Segment Start: Records for this exercise

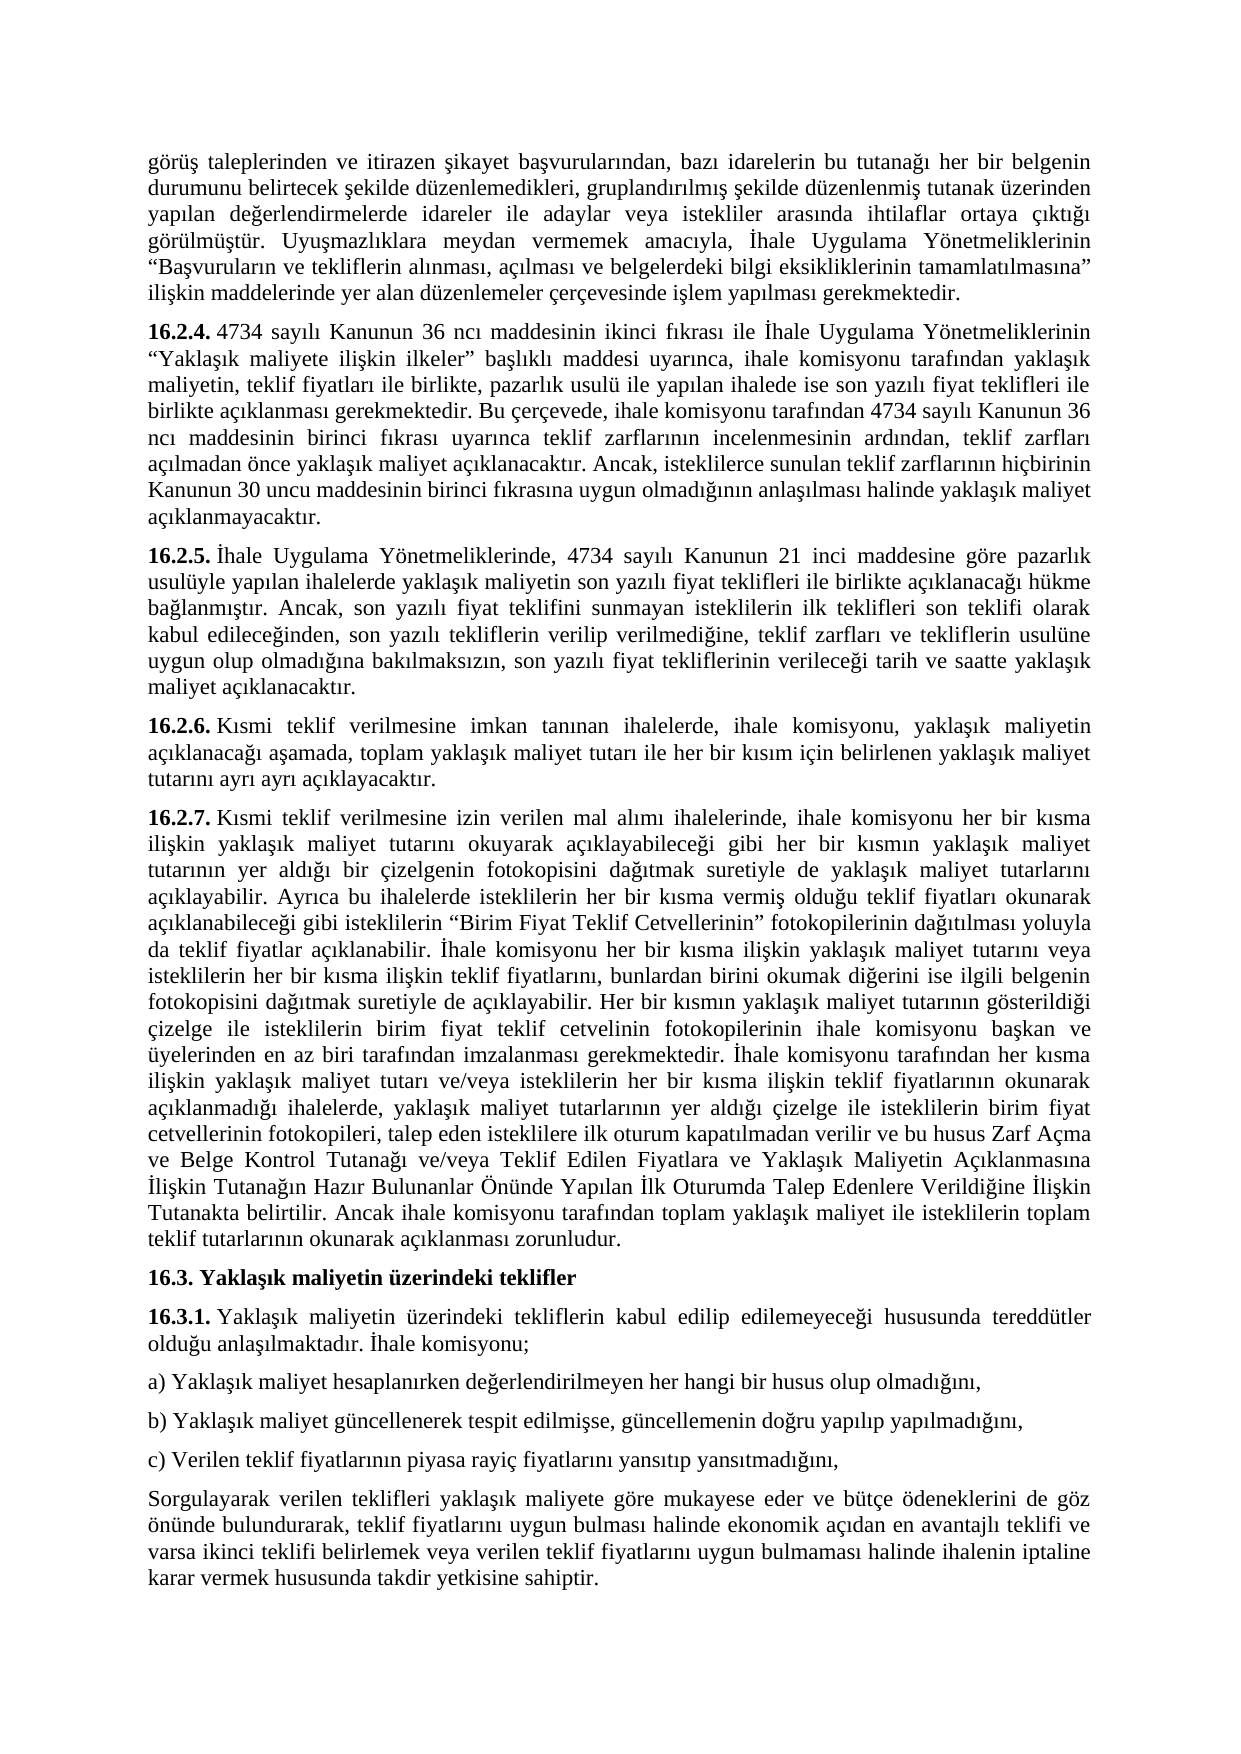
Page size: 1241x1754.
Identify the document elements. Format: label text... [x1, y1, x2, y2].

text b) Yaklaşık maliyet güncellenerek tespit edilmişse, güncellemenin doğru yapılıp yapılmadığını, [148, 1407, 1092, 1434]
text 16.3. Yaklaşık maliyetin üzerindeki teklifler [148, 1264, 1092, 1291]
text a) Yaklaşık maliyet hesaplanırken değerlendirilmeyen her hangi bir husus olup olmadığını, [148, 1368, 1092, 1395]
text 16.2.4. 4734 sayılı Kanunun 36 ncı maddesinin ikinci fıkrası ile İhale Uygulama Yönetmeliklerinin “Yaklaşık maliyete ilişkin ilkeler” başlıklı maddesi uyarınca, ihale komisyonu tarafından yaklaşık maliyetin, teklif fiyatları ile birlikte, pazarlık usulü ile yapılan ihalede ise son yazılı fiyat teklifleri ile birlikte açıklanması gerekmektedir. Bu çerçevede, ihale komisyonu tarafından 4734 sayılı Kanunun 36 ncı maddesinin birinci fıkrası uyarınca teklif zarflarının incelenmesinin ardından, teklif zarfları açılmadan önce yaklaşık maliyet açıklanacaktır. Ancak, isteklilerce sunulan teklif zarflarının hiçbirinin Kanunun 30 uncu maddesinin birinci fıkrasına uygun olmadığının anlaşılması halinde yaklaşık maliyet açıklanmayacaktır. [148, 318, 1092, 529]
text 16.2.7. Kısmi teklif verilmesine izin verilen mal alımı ihalelerinde, ihale komisyonu her bir kısma ilişkin yaklaşık maliyet tutarını okuyarak açıklayabileceği gibi her bir kısmın yaklaşık maliyet tutarının yer aldığı bir çizelgenin fotokopisini dağıtmak suretiyle de yaklaşık maliyet tutarlarını açıklayabilir. Ayrıca bu ihalelerde isteklilerin her bir kısma vermiş olduğu teklif fiyatları okunarak açıklanabileceği gibi isteklilerin “Birim Fiyat Teklif Cetvellerinin” fotokopilerinin dağıtılması yoluyla da teklif fiyatlar açıklanabilir. İhale komisyonu her bir kısma ilişkin yaklaşık maliyet tutarını veya isteklilerin her bir kısma ilişkin teklif fiyatlarını, bunlardan birini okumak diğerini ise ilgili belgenin fotokopisini dağıtmak suretiyle de açıklayabilir. Her bir kısmın yaklaşık maliyet tutarının gösterildiği çizelge ile isteklilerin birim fiyat teklif cetvelinin fotokopilerinin ihale komisyonu başkan ve üyelerinden en az biri tarafından imzalanması gerekmektedir. İhale komisyonu tarafından her kısma ilişkin yaklaşık maliyet tutarı ve/veya isteklilerin her bir kısma ilişkin teklif fiyatlarının okunarak açıklanmadığı ihalelerde, yaklaşık maliyet tutarlarının yer aldığı çizelge ile isteklilerin birim fiyat cetvellerinin fotokopileri, talep eden isteklilere ilk oturum kapatılmadan verilir ve bu husus Zarf Açma ve Belge Kontrol Tutanağı ve/veya Teklif Edilen Fiyatlara ve Yaklaşık Maliyetin Açıklanmasına İlişkin Tutanağın Hazır Bulunanlar Önünde Yapılan İlk Oturumda Talep Edenlere Verildiğine İlişkin Tutanakta belirtilir. Ancak ihale komisyonu tarafından toplam yaklaşık maliyet ile isteklilerin toplam teklif tutarlarının okunarak açıklanması zorunludur. [148, 804, 1092, 1252]
text 16.3.1. Yaklaşık maliyetin üzerindeki tekliflerin kabul edilip edilemeyeceği hususunda tereddütler olduğu anlaşılmaktadır. İhale komisyonu; [148, 1303, 1092, 1356]
text Sorgulayarak verilen teklifleri yaklaşık maliyete göre mukayese eder ve bütçe ödeneklerini de göz önünde bulundurarak, teklif fiyatlarını uygun bulması halinde ekonomik açıdan en avantajlı teklifi ve varsa ikinci teklifi belirlemek veya verilen teklif fiyatlarını uygun bulmaması halinde ihalenin iptaline karar vermek hususunda takdir yetkisine sahiptir. [148, 1485, 1092, 1590]
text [148, 148, 1092, 306]
text 16.2.5. İhale Uygulama Yönetmeliklerinde, 4734 sayılı Kanunun 21 inci maddesine göre pazarlık usulüyle yapılan ihalelerde yaklaşık maliyetin son yazılı fiyat teklifleri ile birlikte açıklanacağı hükme bağlanmıştır. Ancak, son yazılı fiyat teklifini sunmayan isteklilerin ilk teklifleri son teklifi olarak kabul edileceğinden, son yazılı tekliflerin verilip verilmediğine, teklif zarfları ve tekliflerin usulüne uygun olup olmadığına bakılmaksızın, son yazılı fiyat tekliflerinin verileceği tarih ve saatte yaklaşık maliyet açıklanacaktır. [148, 542, 1092, 700]
text c) Verilen teklif fiyatlarının piyasa rayiç fiyatlarını yansıtıp yansıtmadığını, [148, 1446, 1092, 1472]
text 16.2.6. Kısmi teklif verilmesine imkan tanınan ihalelerde, ihale komisyonu, yaklaşık maliyetin açıklanacağı aşamada, toplam yaklaşık maliyet tutarı ile her bir kısım için belirlenen yaklaşık maliyet tutarını ayrı ayrı açıklayacaktır. [148, 712, 1092, 791]
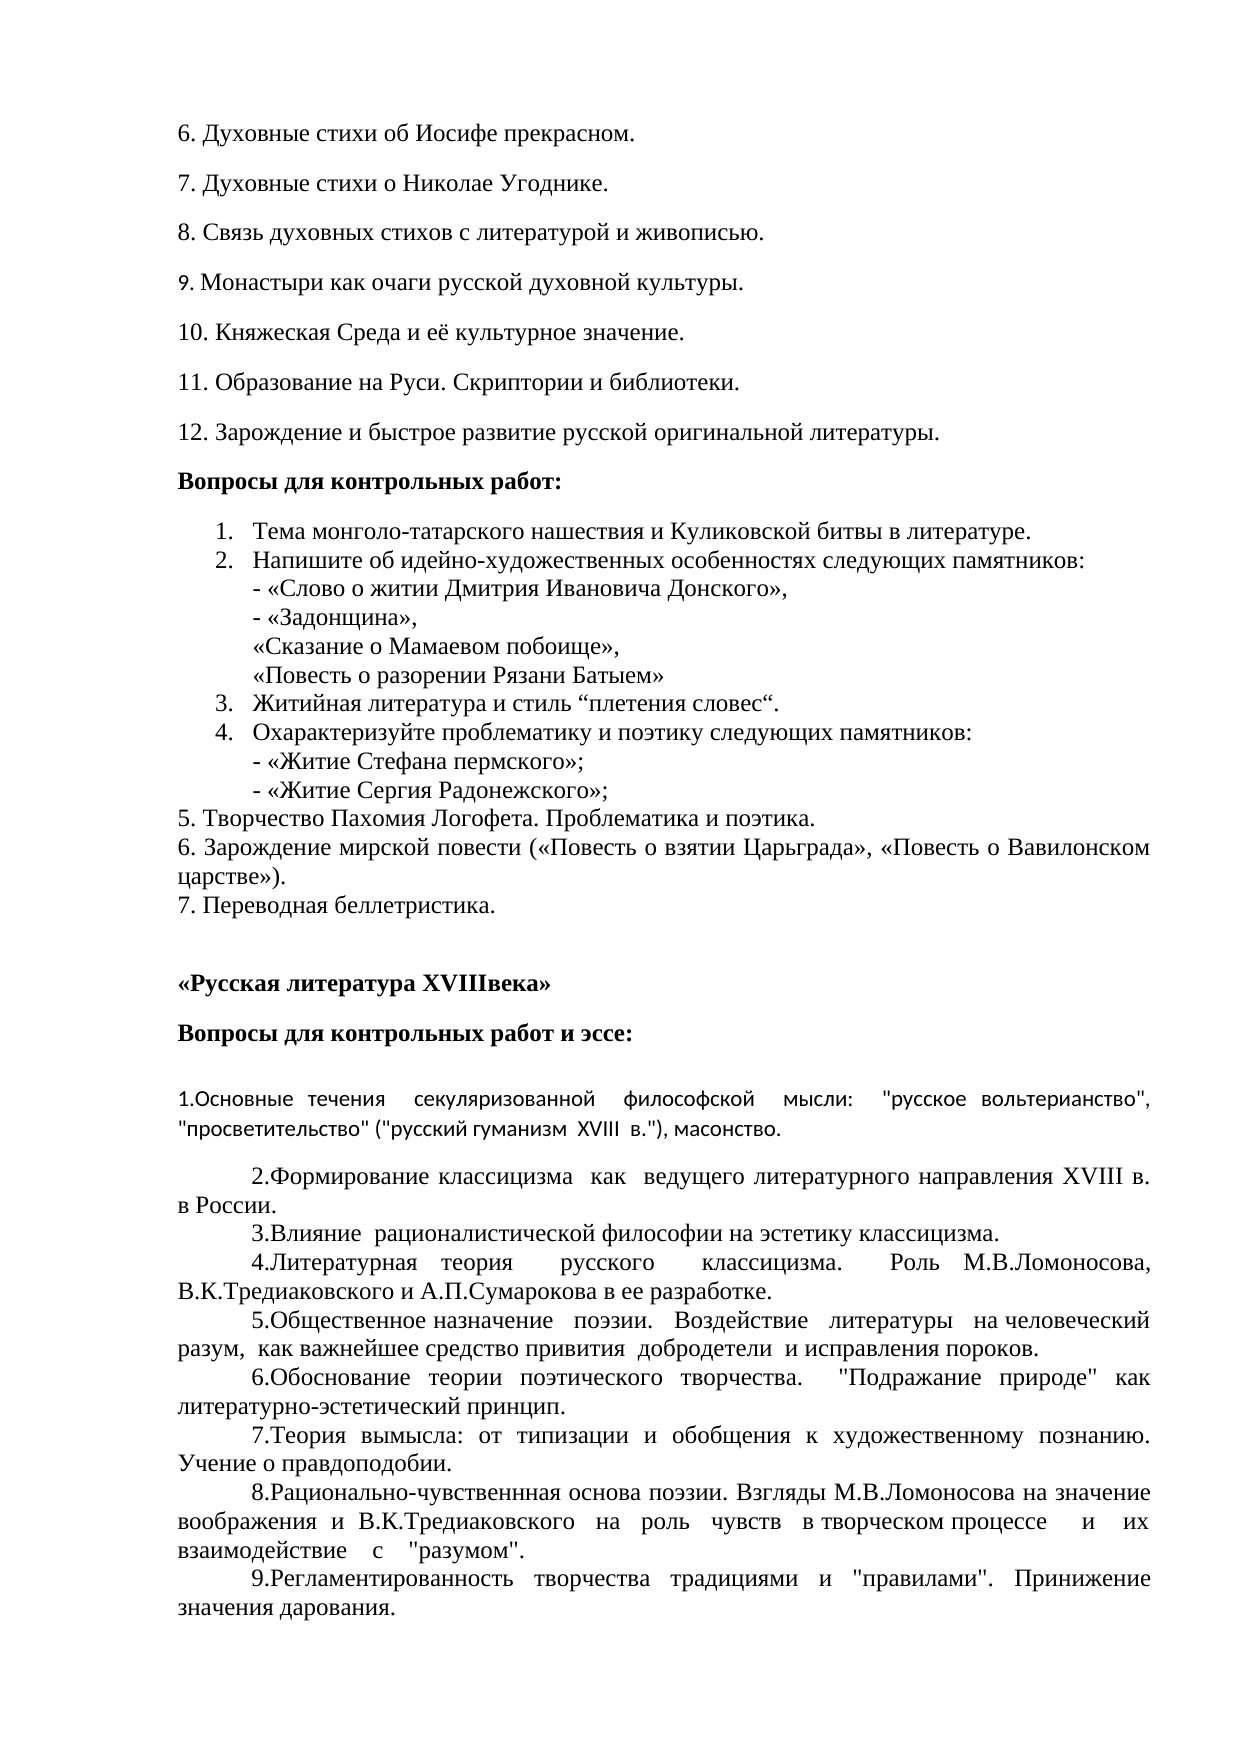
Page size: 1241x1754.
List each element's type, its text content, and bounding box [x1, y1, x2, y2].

text 11. Образование на Руси. Скриптории и библиотеки. [177, 367, 1152, 396]
list Житийная литература и стиль “плетения словес“. [215, 688, 1152, 717]
text Вопросы для контрольных работ и эссе: [177, 1018, 1152, 1047]
text 9.Регламентированность творчества традициями и "правилами". Принижение значения дарования. [177, 1563, 1152, 1621]
text 6. Зарождение мирской повести («Повесть о взятии Царьграда», «Повесть о Вавилонском царстве»). [177, 832, 1152, 890]
text 5. Творчество Пахомия Логофета. Проблематика и поэтика. [177, 803, 1152, 832]
text 4.Литературная теория русского классицизма. Роль М.В.Ломоносова, В.К.Тредиаковского и А.П.Сумарокова в ее разработке. [177, 1247, 1152, 1305]
text 7. Переводная беллетристика. [177, 890, 1152, 918]
text 9. Монастыри как очаги русской духовной культуры. [177, 267, 1152, 296]
list Тема монголо-татарского нашествия и Куликовской битвы в литературе. [215, 516, 1152, 545]
text 2.Формирование классицизма как ведущего литературного направления XVIII в. в России. [177, 1161, 1152, 1218]
text - «Житие Стефана пермского»; [252, 746, 1152, 775]
list Напишите об идейно-художественных особенностях следующих памятников: [215, 545, 1152, 573]
text 1.Основные течения секуляризованной философской мысли: "русское вольтерианство", "просветительство" ("русский гуманизм XVIII в."), масонство. [177, 1084, 1152, 1142]
text 10. Княжеская Среда и её культурное значение. [177, 317, 1152, 346]
text «Русская литература XVIIIвека» [177, 968, 1152, 997]
text 3.Влияние рационалистической философии на эстетику классицизма. [177, 1218, 1152, 1247]
text - «Житие Сергия Радонежского»; [252, 775, 1152, 803]
text - «Задонщина», [252, 602, 1152, 631]
text 6.Обоснование теории поэтического творчества. "Подражание природе" как литературно-эстетический принцип. [177, 1362, 1152, 1420]
text - «Слово о житии Дмитрия Ивановича Донского», [252, 573, 1152, 602]
text 8. Связь духовных стихов с литературой и живописью. [177, 217, 1152, 246]
text 7. Духовные стихи о Николае Угоднике. [177, 168, 1152, 197]
text «Сказание о Мамаевом побоище», [252, 631, 1152, 660]
text 8.Рационально-чувственнная основа поэзии. Взгляды М.В.Ломоносова на значение воображения и В.К.Тредиаковского на роль чувств в творческом процессе и их взаимодействие с "разумом". [177, 1477, 1152, 1563]
text 6. Духовные стихи об Иосифе прекрасном. [177, 118, 1152, 147]
text «Повесть о разорении Рязани Батыем» [252, 660, 1152, 688]
text 7.Теория вымысла: от типизации и обобщения к художественному познанию. Учение о правдоподобии. [177, 1420, 1152, 1477]
list Охарактеризуйте проблематику и поэтику следующих памятников: [215, 717, 1152, 746]
text Вопросы для контрольных работ: [177, 466, 1152, 495]
text 5.Общественное назначение поэзии. Воздействие литературы на человеческий разум, как важнейшее средство привития добродетели и исправления пороков. [177, 1305, 1152, 1362]
text 12. Зарождение и быстрое развитие русской оригинальной литературы. [177, 417, 1152, 445]
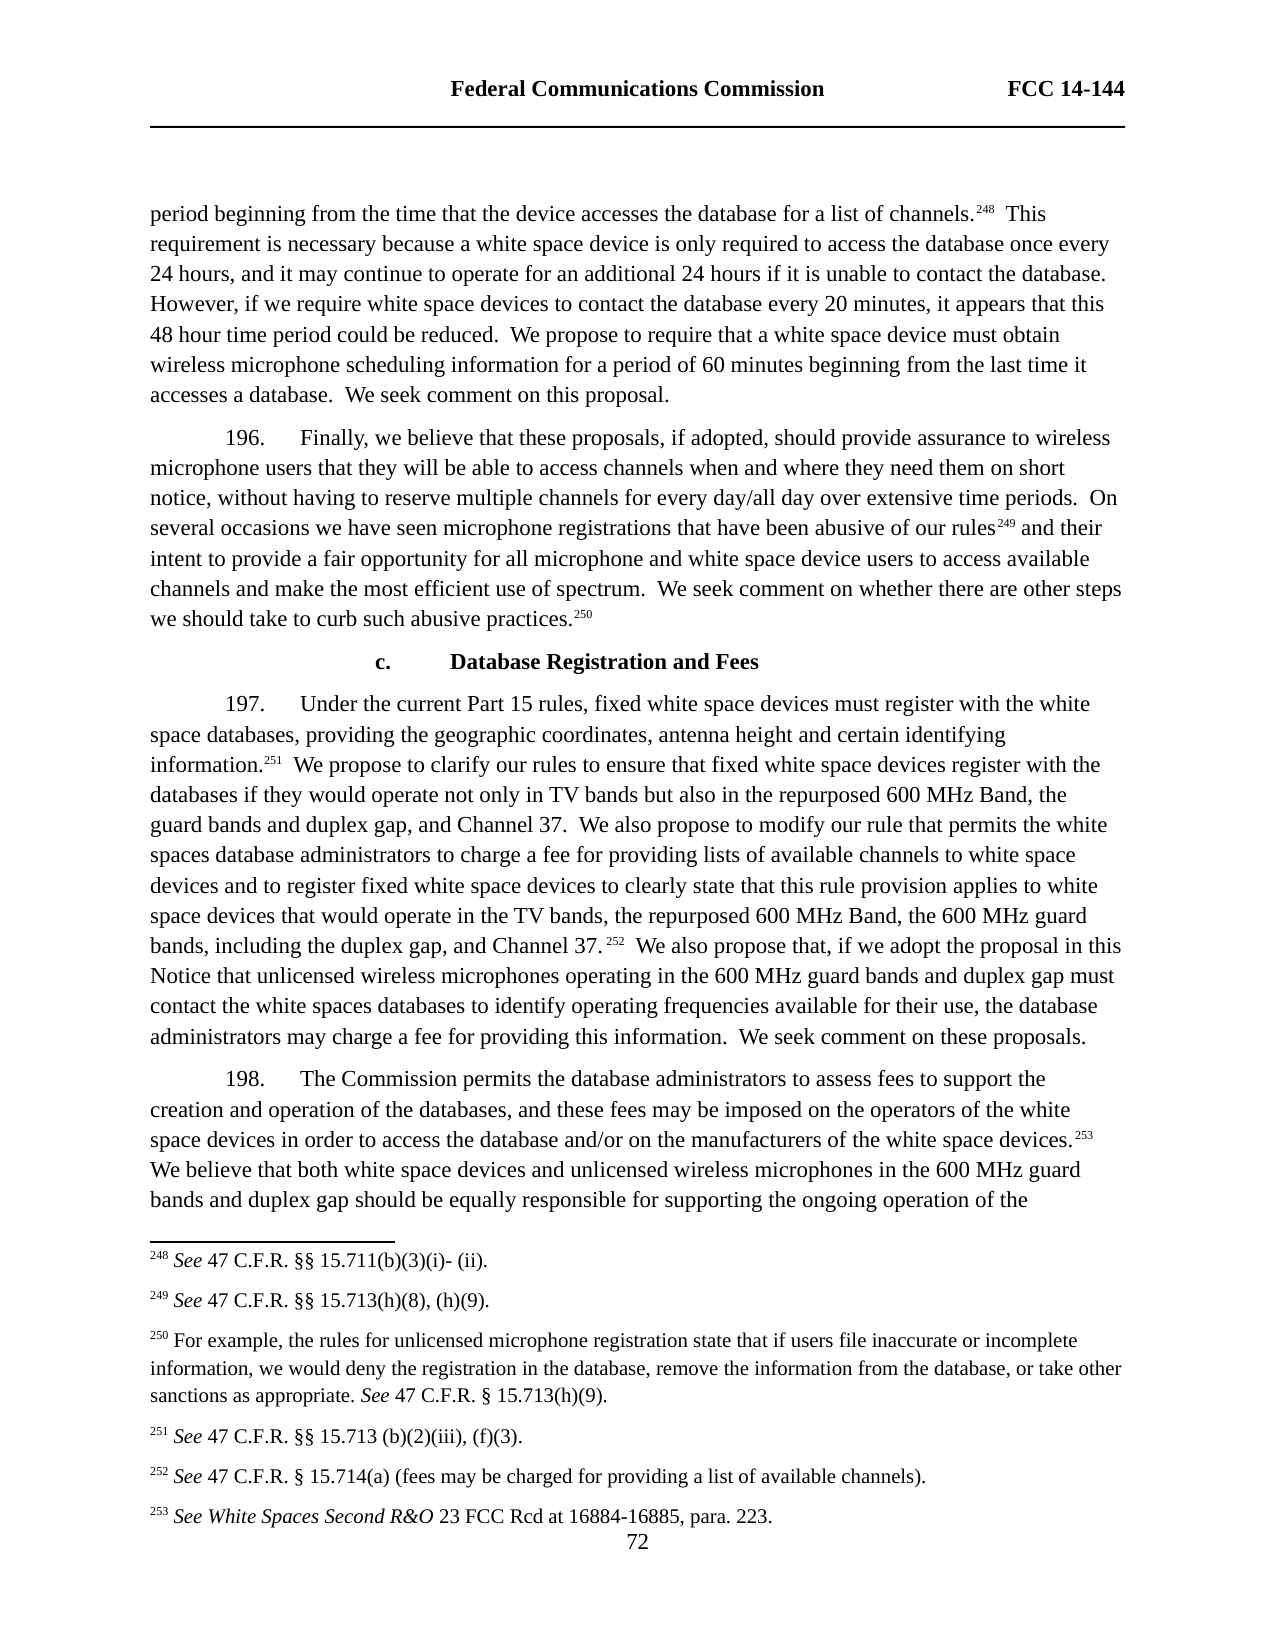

Segment End: Records for this exercise

## Directions
Your task is to collect every line above that contains the word "классицизма".

## Answer box
text 4.Литературная теория русского классицизма. Роль М.В.Ломоносова, В.К.Тредиаковского и А.П.Сумарокова в ее разработке. [177, 1247, 1152, 1305]
text 2.Формирование классицизма как ведущего литературного направления XVIII в. в России. [177, 1161, 1152, 1218]
text 3.Влияние рационалистической философии на эстетику классицизма. [177, 1218, 1152, 1247]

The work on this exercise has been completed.